*PASSAGE PROVIDED:*
## BEGIN
And suddenly, it’s fall. I find that realization always comes not so much with the dates on the calendar as it does the leaves on the ground, the first crank of the heat in the morning, the dusky light on the way home from an evening run. Because we were gone on the train for nearly a week, I feel like fall happened here in Seattle during that very time. I left town eating tomatoes and corn and returned to find squashes and pumpkins in the market. It was that quick. And so, it only seemed fitting that I make this soup, one that has graced the fall table of each and every apartment (and now house) I’ve ever lived. In fact, I’m surprised that I hadn’t yet made it for you here, and delighted to share it with you today.
I told you about our train trip on the last post and I wanted to share a few more pictures with you here. I ended up flying home from New York, as planned, and Sam took the train home, stopping over in New Orleans for gumbo, beignets, bananas foster french toast and Sazeracs. As you do. I picked him up from the train station Friday late afternoon. He was sporting a new haircut he’d gotten from an old-timey Chicago barber, we picked up a coffee from Analog coffee and headed home.
We fell quickly into our long-distance relationship routine of sending each other photos of our feet and the scenery around us, and Sam sent me postcards from many of the small stations where he stopped.
## END
*WHAT IS REQUIRED:*
In the post about fall and the train trip, where did Sam stop over on his train ride home?

*DATASET EXCERPT:*
## BEGIN
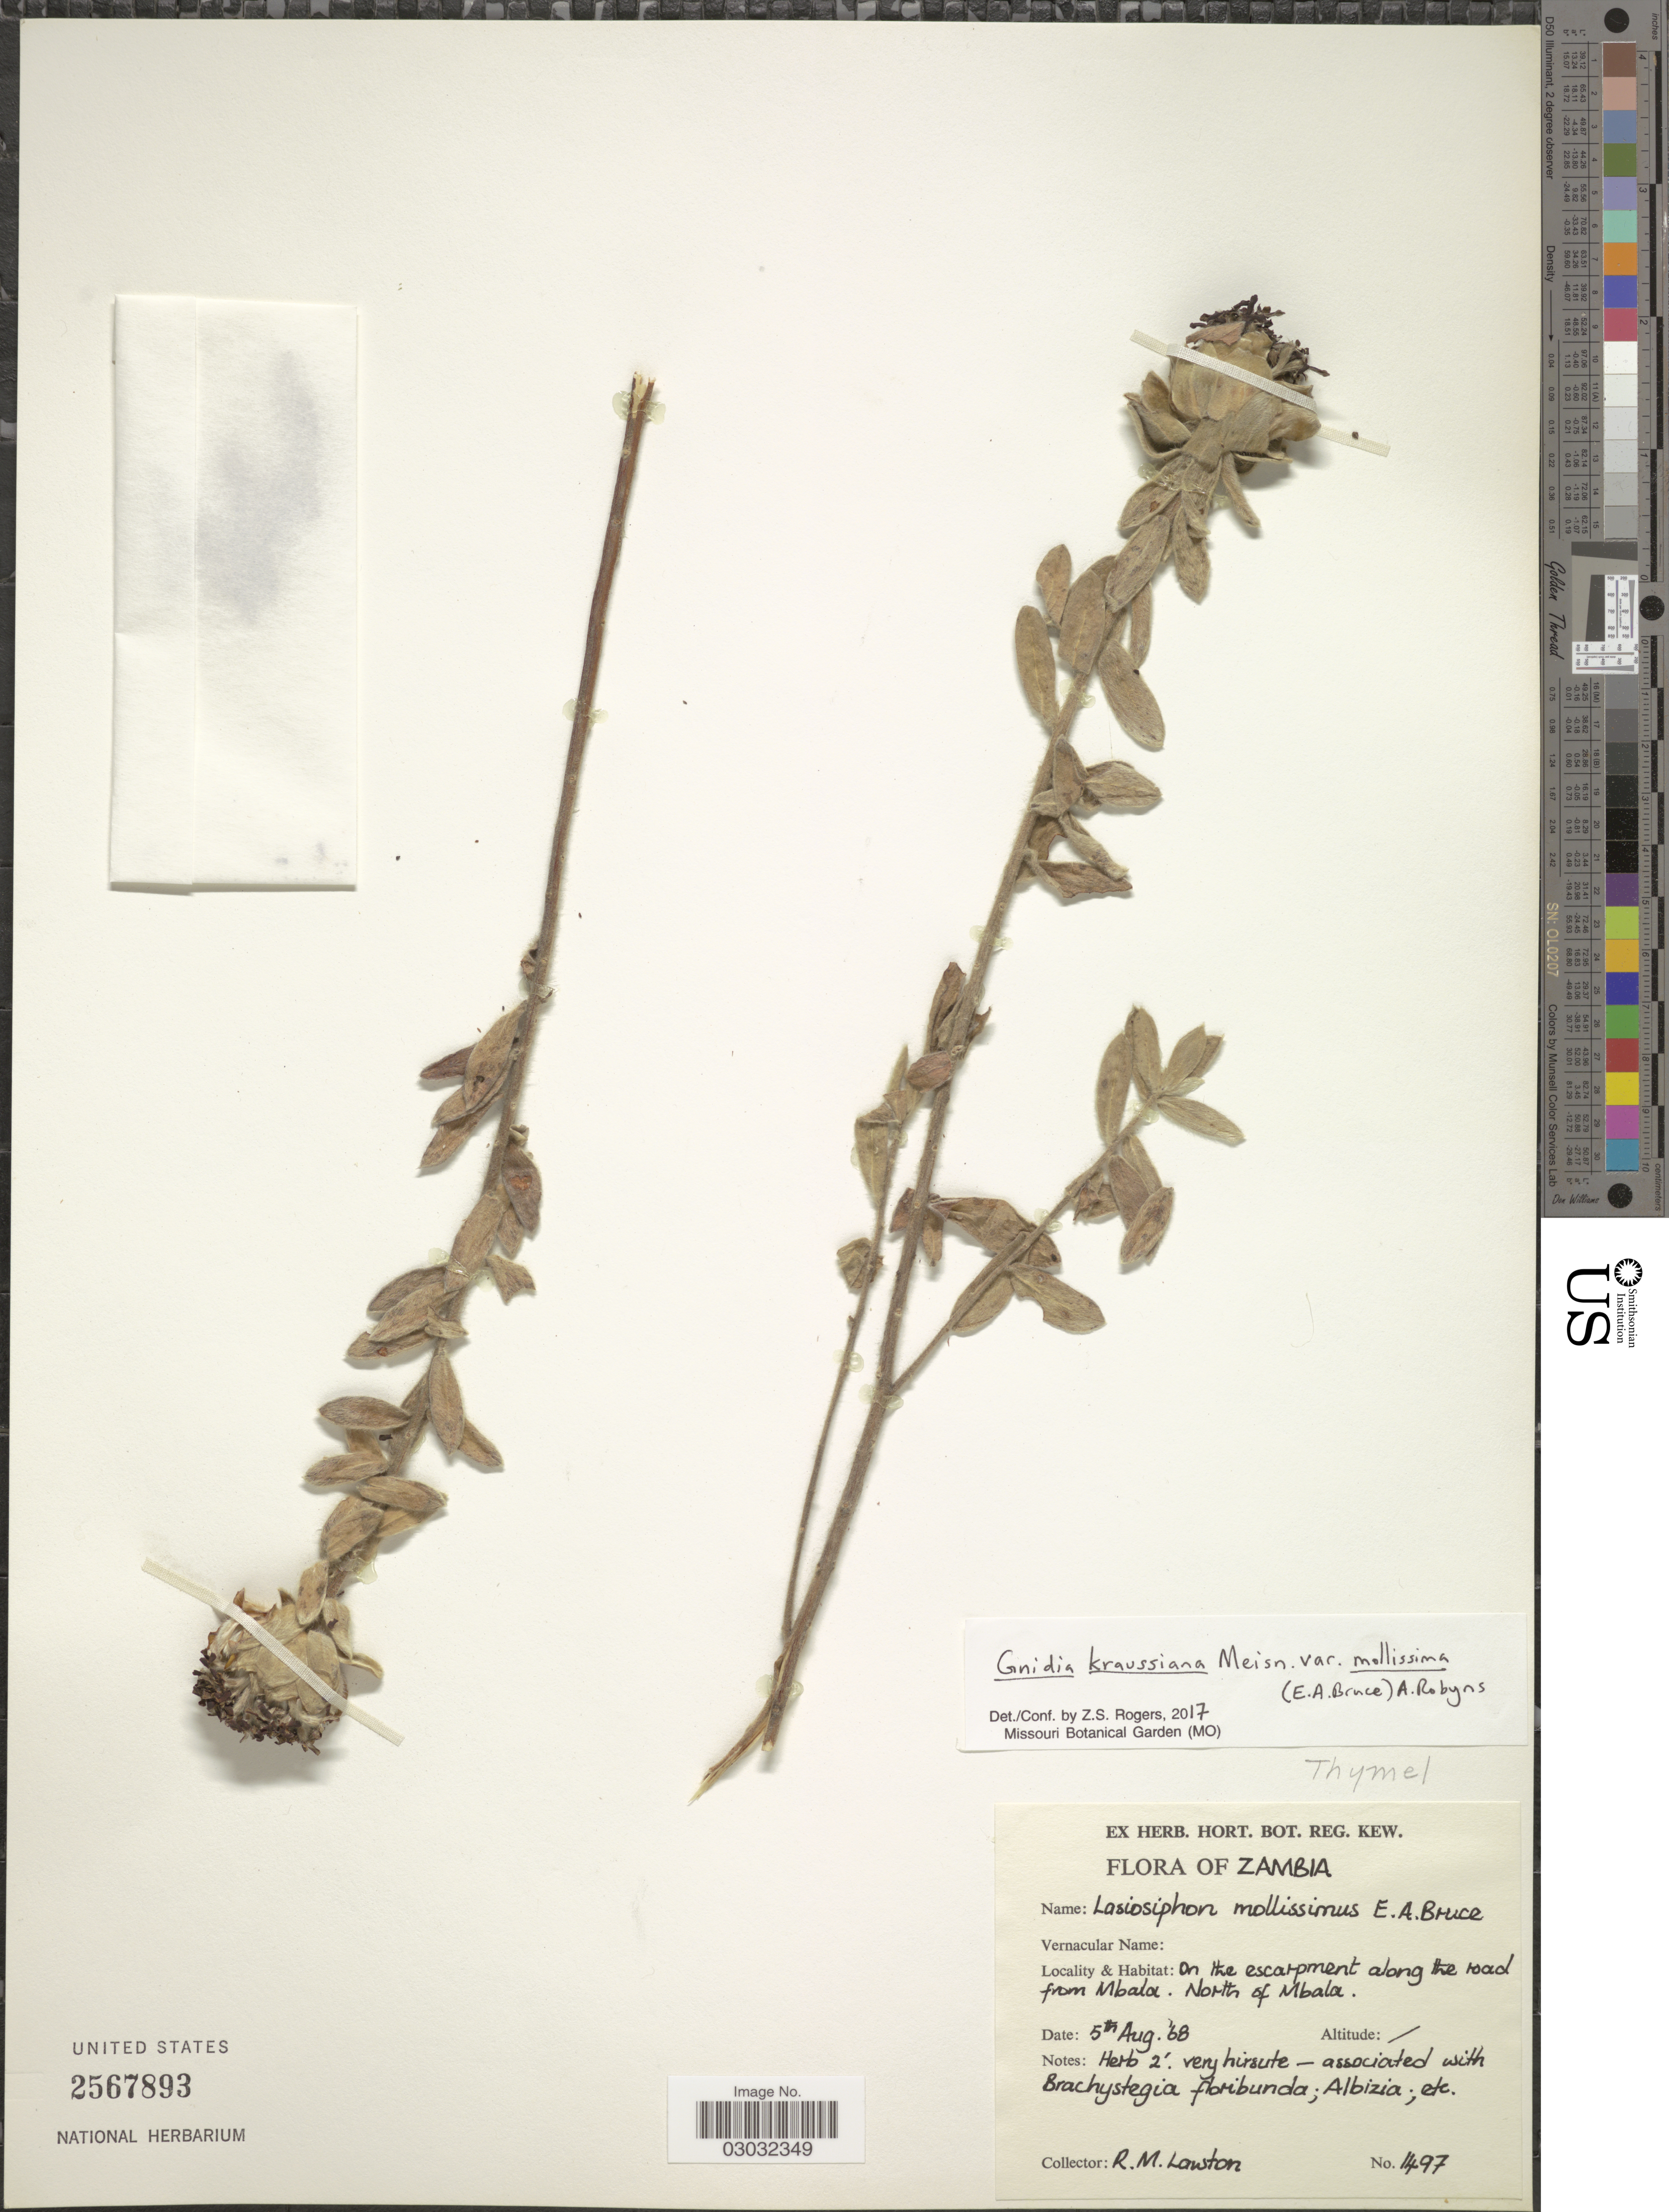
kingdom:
## END
*THE OUTPUT:*
New Orleans.